Pela estrada, foram cruzando pelo meu caminho os moradores da região, o misterioso povo das montanhas, com praticamente nenhum conhecimento de russo. Vinham lentamente pela estradinha, com um sorriso fácil e olhares de genuína curiosidade. Um espantoso contraste em relação a todos que já havia encontrado, mesmo no coração do Pamir, particularmente em termos de vestimentas. Encontrei algumas mulheres com crianças. Levavam roupas exuberantes de lã, tingidas com cores berrantes, predominância de vermelho. Tinham véus ocultando um pouco o rosto, mas não escondendo-o por completo. Eram vestidos ornamentados e grossos, uma resposta à temperatura mais fresca pela altitude. No terceiro lago, o termômetro já havia descido para não mais que 23 graus, muito menos à sombra, e esboçava despencar de vez com o anoitecer e o vento frio que já soprava, intermitente.
Fui acompanhando o caminho do rio Shing. Às 18h, cheguei a Nofin, uma vila entre o terceiro e quarto lagos. O frio a essa altura já tinha aumentado bem mais, exigindo o impensável em Penjikent — que eu tirasse da mochila um casaco e o vestisse. Também já estava começando a ficar escuro. Uma placa que encontrei indicava uma pousada e fui direto para lá, subindo por uma trilha à beira de um riacho que seguia para os lagos. O dono da pousada, um senhor pançudo de bigodes e olhar doce chamado GS, me recebeu literalmente com os braços abertos.
GS, uns 50 anos, vestido uma camisa social branca surrada e suja, mangas arregaçadas e calças penduradas no cinto escondido sob o barrigão, havia usado da melhor forma possível o vasto terreno do seu sítio. Tinha erguido três casas: em uma, ao meu lado, ficava a cozinha e era onde permanecia durante o dia ele e sua família; em outra, com dois andares, havia quartos de dormir amplos para os visitantes e seus familiares; e na terceira casa, um pouco separada das outras duas, à qual se chegava apenas atravessando um jardim, havia mais dormitórios apenas para turistas. Parecia fazer um bom dinheiro com os visitantes que usavam sua propriedade como base para ambiciosas voltas pelas montanhas ou apenas para ver os lindos lagos, como eu. "Se temos um quarto para você? Claro! E jantar também!", disse o empresário, bonachão e extrovertido.
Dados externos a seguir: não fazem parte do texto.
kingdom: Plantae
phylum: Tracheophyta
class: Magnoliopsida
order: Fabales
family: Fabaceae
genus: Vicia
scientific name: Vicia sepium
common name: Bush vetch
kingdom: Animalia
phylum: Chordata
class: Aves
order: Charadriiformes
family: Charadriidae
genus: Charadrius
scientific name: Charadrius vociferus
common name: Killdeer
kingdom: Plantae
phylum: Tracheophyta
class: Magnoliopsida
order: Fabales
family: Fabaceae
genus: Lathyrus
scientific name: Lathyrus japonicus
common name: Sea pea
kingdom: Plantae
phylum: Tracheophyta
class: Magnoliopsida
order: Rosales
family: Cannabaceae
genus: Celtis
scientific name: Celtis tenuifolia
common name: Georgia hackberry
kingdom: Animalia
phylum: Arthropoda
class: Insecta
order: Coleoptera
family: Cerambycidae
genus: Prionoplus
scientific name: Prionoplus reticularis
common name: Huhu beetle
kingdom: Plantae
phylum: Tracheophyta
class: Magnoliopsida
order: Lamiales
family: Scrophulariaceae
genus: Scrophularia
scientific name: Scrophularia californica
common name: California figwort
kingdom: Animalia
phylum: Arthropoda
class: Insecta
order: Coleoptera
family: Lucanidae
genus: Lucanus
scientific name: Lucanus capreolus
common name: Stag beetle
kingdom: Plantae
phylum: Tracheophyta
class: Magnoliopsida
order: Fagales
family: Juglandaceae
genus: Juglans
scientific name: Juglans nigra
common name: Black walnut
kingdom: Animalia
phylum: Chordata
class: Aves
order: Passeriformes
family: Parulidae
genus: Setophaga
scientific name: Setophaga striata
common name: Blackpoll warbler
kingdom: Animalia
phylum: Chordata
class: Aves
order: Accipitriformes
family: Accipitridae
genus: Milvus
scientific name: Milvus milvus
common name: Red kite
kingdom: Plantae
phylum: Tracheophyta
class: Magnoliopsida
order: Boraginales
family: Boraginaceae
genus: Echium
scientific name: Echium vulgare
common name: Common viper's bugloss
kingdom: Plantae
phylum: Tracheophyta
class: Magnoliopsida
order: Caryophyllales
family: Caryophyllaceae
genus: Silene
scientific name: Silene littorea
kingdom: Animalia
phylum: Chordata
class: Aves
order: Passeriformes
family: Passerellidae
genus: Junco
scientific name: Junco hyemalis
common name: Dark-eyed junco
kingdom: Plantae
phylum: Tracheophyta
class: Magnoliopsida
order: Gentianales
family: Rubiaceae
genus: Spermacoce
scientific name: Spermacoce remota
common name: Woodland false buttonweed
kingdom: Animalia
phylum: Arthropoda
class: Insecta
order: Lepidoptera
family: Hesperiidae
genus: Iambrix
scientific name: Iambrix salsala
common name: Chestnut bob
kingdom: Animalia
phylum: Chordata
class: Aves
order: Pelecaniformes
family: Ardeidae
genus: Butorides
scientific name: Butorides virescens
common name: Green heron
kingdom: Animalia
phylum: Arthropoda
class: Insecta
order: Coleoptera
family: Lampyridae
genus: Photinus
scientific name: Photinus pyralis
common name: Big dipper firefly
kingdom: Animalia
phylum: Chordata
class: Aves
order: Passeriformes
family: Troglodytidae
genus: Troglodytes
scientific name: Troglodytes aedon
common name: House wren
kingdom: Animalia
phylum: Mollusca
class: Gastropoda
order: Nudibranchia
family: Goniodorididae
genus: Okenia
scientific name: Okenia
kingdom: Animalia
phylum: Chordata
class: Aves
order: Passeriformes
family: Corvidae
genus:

Mas senti, tinha certeza, que havia algo oculto. Conversava comigo sob o olhar próximo e pouco amistoso de uma mulher que parecia ser sua esposa (meio escondida na sombra da cozinha) e de uns garotos jovens, que acreditei serem seus filhos. Falava russo excelente e procurava mostrar empatia, fazendo perguntas sobre minha jornada. Fala pausada, atenta, preocupada em ajudar, mas um tanto tímida. Nunca se aprofundava além das perguntas iniciais. Havia outras preocupações, imensas, em sua cabeça, mas, apesar disso, ele se esforçava em fazer bem seu trabalho com os turistas. O olhar estava opaco, como se afogado em lágrimas não derramadas. A cada duas frases, olhava para a mulher. Olhava para os filhos. Havia tensão. Havia muito que não podia ser falado.
Pensei em conversar mais, porém, ele me interrompeu com muita educação e indicou, ao lado, um tapchan onde estavam outros turistas, um casal de viajantes, americano e tailandesa, já pouco visíveis no lusco-fusco do anoitecer. Agradeci ao anfitrião, saudei os outros estrangeiros, dei as costas a GS e me sentei na plataforma. Quando fui ver, ele havia desaparecido dentro de sua cozinha escura. E a comida, carregada pela esposa e uma mulher que eu não tinha visto antes, chegou também nesse mesmo instante. Vegetais de vários tipos, cozidos, juntamente com pedacinhos de carne frita. Fatias de melancia.
Para manter a tradição, me lambuzei com a melancia. Um, dois, três pedaços. Deliciosos demais, doces, leves, cheios de líquido. Mas o dono da pousada não apareceu mais. Enquanto os turistas lembravam de como foi cruzar a fronteira e suspiravam com as memórias de Samarkand, eu me senti mais à vontade em silêncio. Pensando em GS, torcendo por ele.